この本で、絶対的に禁止されているのは、英和辞典を引くことである。使える辞典は英英辞典のみ。もちろん、それでは説明にもわからない単語がいっぱいある。でも、それもまた英英辞典で引けという。それは相当な忍耐力のいる作業だ。それでもわからない単語があれば、さらに英英辞典を引くことを繰り返していくうちに、何度か同じ単語に遭遇するようになる。あれ?これはさっきも出てきたな…と眺めているうちに、あるとき、その意味がはっきりと感じられるようになる。すると、芋蔓式にその他の単語の意味明らかになっていく。ひとつわかれば全部わかる。これが本当にわかったということなのだ。

つまり、英語の単語の意味が、日本語の訳語としてではなく、英語そのものとして頭の中に刻まれることになるのである。そうなればしめたもの。

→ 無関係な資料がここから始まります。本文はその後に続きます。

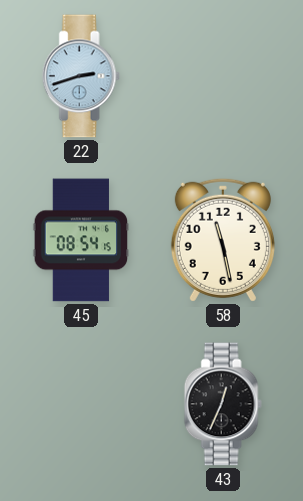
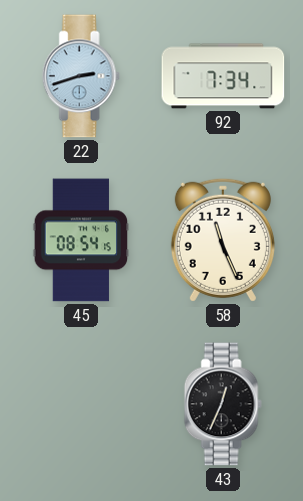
92: none -> 7:34
58: 11:28 -> 11:26
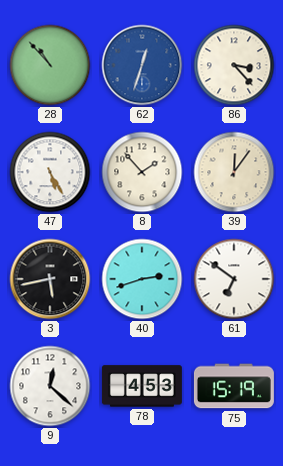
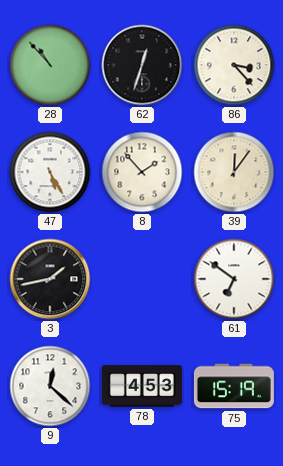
62 dial: blue -> black
3: 5:43 -> 1:43
40: 2:42 -> none
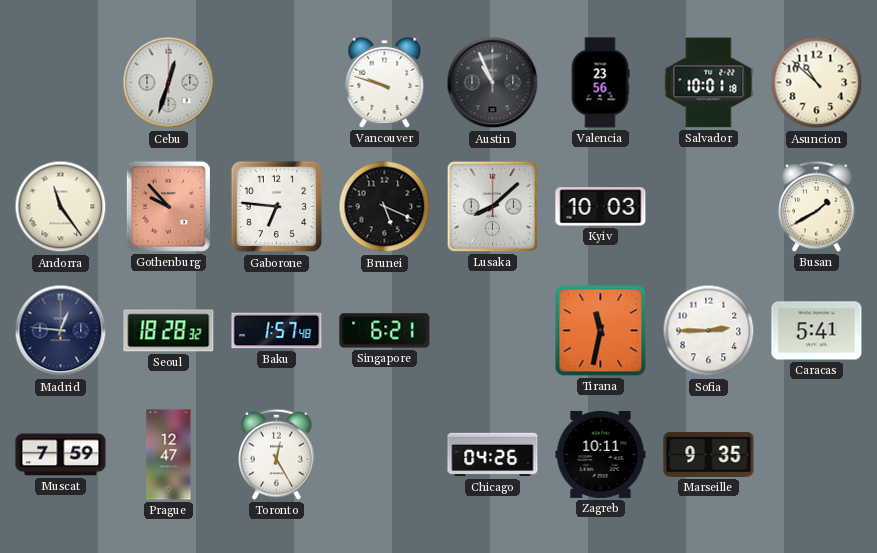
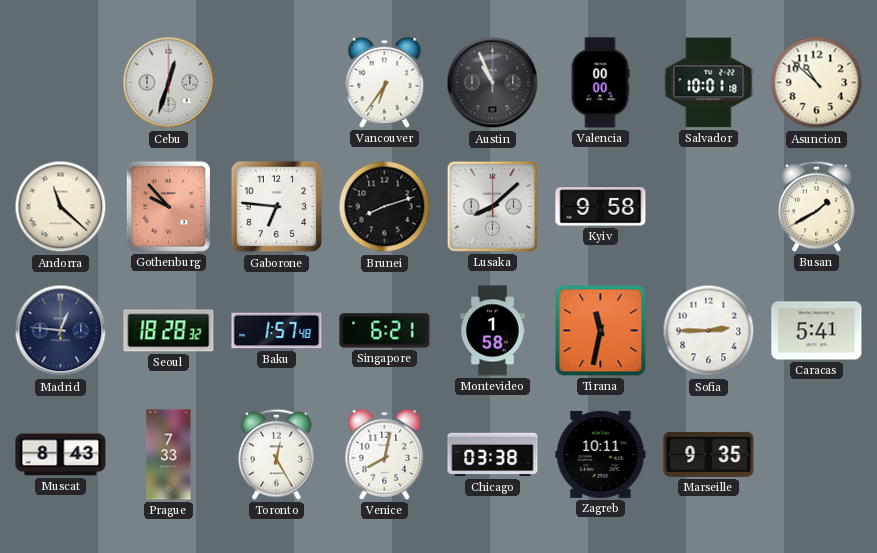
Vancouver: 9:48 -> 6:36
Valencia: 23:56 -> 00:00
Andorra: 11:24 -> 11:22
Brunei: 5:19 -> 8:12
Kyiv: 10:03 -> 9:58
Montevideo: none -> 1:58
Muscat: 7:59 -> 8:43
Prague: 12:47 -> 7:33
Venice: none -> 8:02
Chicago: 04:26 -> 03:38
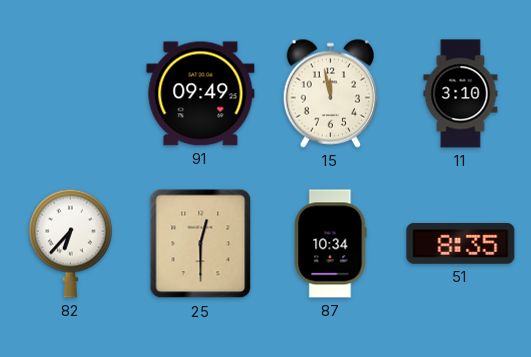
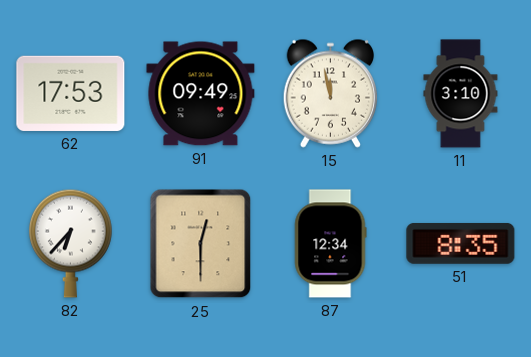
62: none -> 17:53
87: 10:34 -> 12:34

外国語がいつまでたっても上達しない最大の理由は、外国語の単語をそのまま理解するのではなく、日本語の訳語で置き換えて理解しようとしてしまうからである。英語と日本語は、ピースの形が異なるジグソーパズルのようなものだ。似たような場所にあるピースだからといって、英語の"dog"に日本語の「犬」というピースを無理矢理押し込んでしまうと、やたらに隙間ができてしまうばかりか、ほかのピースまではまらなくなってしまう。つまり、他の単語の意味までわからなくなってしまう、ということだ。"dog"の意味を正しく把握できれば、他の単語の意味も芋蔓式にわかってくるはずなのに、「犬」の意味に置き換えて覚えてしまうから、英単語の記憶に苦労する羽目になってしまうのである。

英単語を英和辞典で調べていて「なんでこんなに意味がたくさんあるの?」と思った人も多いだろう。billという単語を引くと、「勘定書」、「請求書」、「つけ」などという訳語がならんでいる。これらは日本語では明らかに異なる単語だから、それぞれのプロトタイプ(=中心的な意味 言語学こうぎ(7)参照)を持っている。だから、billにはいろいろな意味がある、全部覚えなければならない、と思ってしまう。けれども、billは明らかに一単語で、そのプロトタイプはひとつなのである。日本語の訳語で覚えてしまうと、決してそのプロトタイプを感じることができない。

息子は、英語の宿題で単語帳を作ってこいと言われたとき、大変困っていた。「そんなこと、できるわけないよ。」ひとつの文章を提示して、このような状況では日本語では何と言うか、と言われれば答えられるけれども、たったひとつの単語だけを取り出して、対応する日本語を書くことなど不可能だ、というのである。至極正常な言語感覚だ。

つまり、単語を英和辞書で引く、とか、単語帳を暗記する、などという作業は、そもそも英語の正確な理解を阻害する行為なのだ。けれども、それが学校教育で堂々と行われている。だから日本人はいくら勉強しても英語がうまくならないのである。

ではどうしたらいいか。結論から言えば、丸暗記しかない。ただ丸暗記するのは辛いから、自分がとても好きな短編の物語をひとつ選んで、それが暗唱できるくらいに聞きまくる。全体の意味はすでにわかっているはずだから、辞書は引く必要がないだろう。そうやっていくつか暗記しているうちに、英語の全体像が見えてくるようになる。そうすれば、部分の意味がわかってくるようになり、その結果芋蔓式にすべての単語の意味がわかるというわけだ。

わからない単語が出てきても、英和辞典は引かず、あくまでも英英辞典で引く。それが辛くて、一度でも英和辞典を引いてしまうと、完成しかかっていたジグソーパズルが一気に崩れてしまう。本当に上手になりたければ、ここでくじけてはいけない。

そこで辛くなって諦めてしまうようなら、そもそも本気で英語が習いたくはなかったのだ。このやり方は「適当に習おうとする人」には通用しない。そもそも心から習いたいと思えないものを習う必要など全くない。それはその人の人生には必要のないものだから。

最近は、韓国ドラマブームに乗って韓国語を習う人が増えてきたようだ。片っ端からドラマを見ている人の中には、短期間に、韓国人かと間違えるくらい驚くほど上達する人がいる。本当は、「勉強」などしなくても、そんなふうにうまくなっていくはずなのである。